In a study by Yuksel, et al. (2008), children with moderate asthma had significantly higher scores than non-asthmatic children on the Conners’ Parent Rating Scale-48 (CPRS), an ADHD rating scale. 

A study by Blackman & Gurka (2007) also found that children with asthma had a higher rate of ADHD.  As severity of asthma symptoms increased, so did the rate of ADHD symptoms. 

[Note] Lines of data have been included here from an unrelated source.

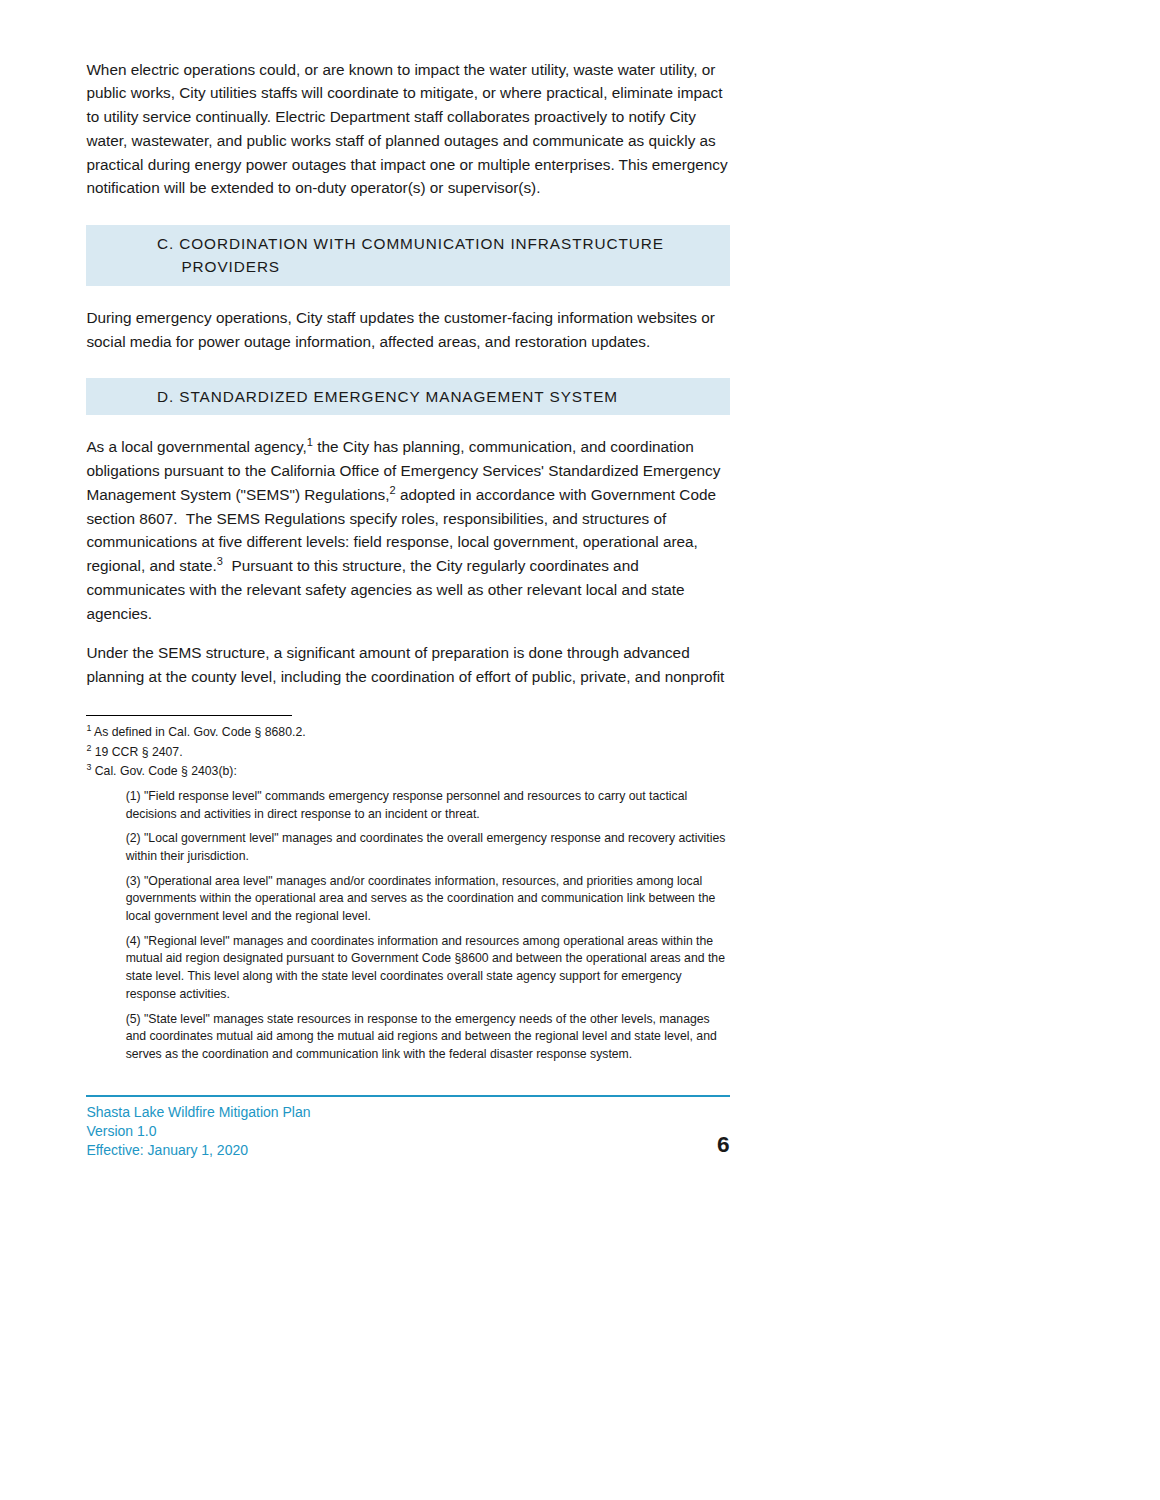When electric operations could, or are known to impact the water utility, waste water utility, or public works, City utilities staffs will coordinate to mitigate, or where practical, eliminate impact to utility service continually. Electric Department staff collaborates proactively to notify City water, wastewater, and public works staff of planned outages and communicate as quickly as practical during energy power outages that impact one or multiple enterprises. This emergency notification will be extended to on-duty operator(s) or supervisor(s).
C. COORDINATION WITH COMMUNICATION INFRASTRUCTURE PROVIDERS
During emergency operations, City staff updates the customer-facing information websites or social media for power outage information, affected areas, and restoration updates.
D. STANDARDIZED EMERGENCY MANAGEMENT SYSTEM
As a local governmental agency,1 the City has planning, communication, and coordination obligations pursuant to the California Office of Emergency Services' Standardized Emergency Management System ("SEMS") Regulations,2 adopted in accordance with Government Code section 8607. The SEMS Regulations specify roles, responsibilities, and structures of communications at five different levels: field response, local government, operational area, regional, and state.3 Pursuant to this structure, the City regularly coordinates and communicates with the relevant safety agencies as well as other relevant local and state agencies.
Under the SEMS structure, a significant amount of preparation is done through advanced planning at the county level, including the coordination of effort of public, private, and nonprofit
1 As defined in Cal. Gov. Code § 8680.2.
2 19 CCR § 2407.
3 Cal. Gov. Code § 2403(b):
(1) "Field response level" commands emergency response personnel and resources to carry out tactical decisions and activities in direct response to an incident or threat.
(2) "Local government level" manages and coordinates the overall emergency response and recovery activities within their jurisdiction.
(3) "Operational area level" manages and/or coordinates information, resources, and priorities among local governments within the operational area and serves as the coordination and communication link between the local government level and the regional level.
(4) "Regional level" manages and coordinates information and resources among operational areas within the mutual aid region designated pursuant to Government Code §8600 and between the operational areas and the state level. This level along with the state level coordinates overall state agency support for emergency response activities.
(5) "State level" manages state resources in response to the emergency needs of the other levels, manages and coordinates mutual aid among the mutual aid regions and between the regional level and state level, and serves as the coordination and communication link with the federal disaster response system.
Shasta Lake Wildfire Mitigation Plan
Version 1.0
Effective: January 1, 2020
6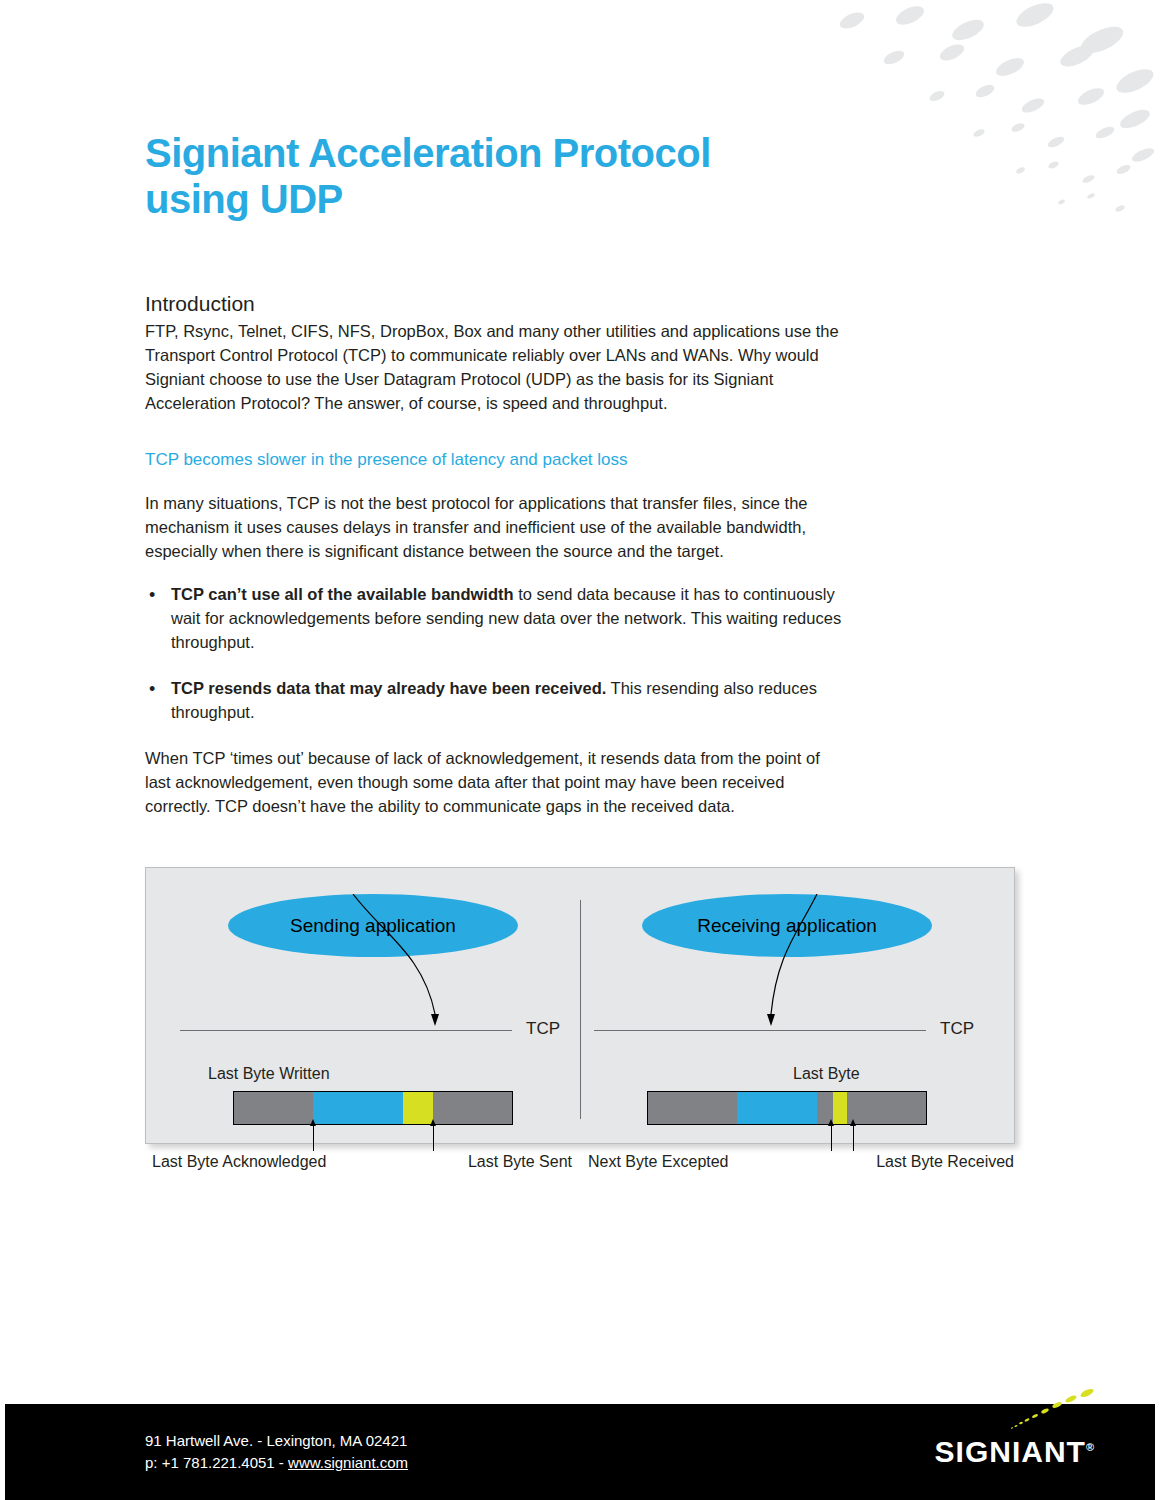Signiant Acceleration Protocol
using UDP
Introduction
FTP, Rsync, Telnet, CIFS, NFS, DropBox, Box and many other utilities and applications use the Transport Control Protocol (TCP) to communicate reliably over LANs and WANs. Why would Signiant choose to use the User Datagram Protocol (UDP) as the basis for its Signiant Acceleration Protocol? The answer, of course, is speed and throughput.
TCP becomes slower in the presence of latency and packet loss
In many situations, TCP is not the best protocol for applications that transfer files, since the mechanism it uses causes delays in transfer and inefficient use of the available bandwidth, especially when there is significant distance between the source and the target.
TCP can’t use all of the available bandwidth to send data because it has to continuously wait for acknowledgements before sending new data over the network. This waiting reduces throughput.
TCP resends data that may already have been received. This resending also reduces throughput.
When TCP ‘times out’ because of lack of acknowledgement, it resends data from the point of last acknowledgement, even though some data after that point may have been received correctly. TCP doesn’t have the ability to communicate gaps in the received data.
Sending application
TCP
Last Byte Written
Last Byte Acknowledged
Last Byte Sent
Receiving application
TCP
Last Byte
Next Byte Excepted
Last Byte Received
91 Hartwell Ave. - Lexington, MA 02421
p: +1 781.221.4051 - www.signiant.com
SIGNIANT®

There may be a few reasons behind these findings.  There may be shared genes for asthma and ADHD.  In addition, some medications for asthma can cause side effects similar to ADHD symptoms.  Also, when you can’t breathe, you have increased anxiety (I have asthma and there’s something about lacking air that makes you a little panicked), and some symptoms of anxiety can mimic symptoms of ADHD.  There is also the possibility that ADHD and asthma are inherited independently of one another, with one disorder not actually increasing the likelihood of developing the other.  And there is always a possibility that the reason is a combination of the factors above, or other factors. 

Yuksel, H., Sogut, A., & Yilmaz, O.  Attention deficit and hyperactivity symptoms in children with asthma.  Children with more severe asthma symptoms had more severe ADHD symptoms.  The Journal of Asthma, 45(7), 545-547.

Blackman, J.A. & Gurka, M.J. (2007).  Developmental and behavioral comorbidities of asthma in children.  Journal of Developmental and Behavioral Pediatrics, 28(2), 92-99.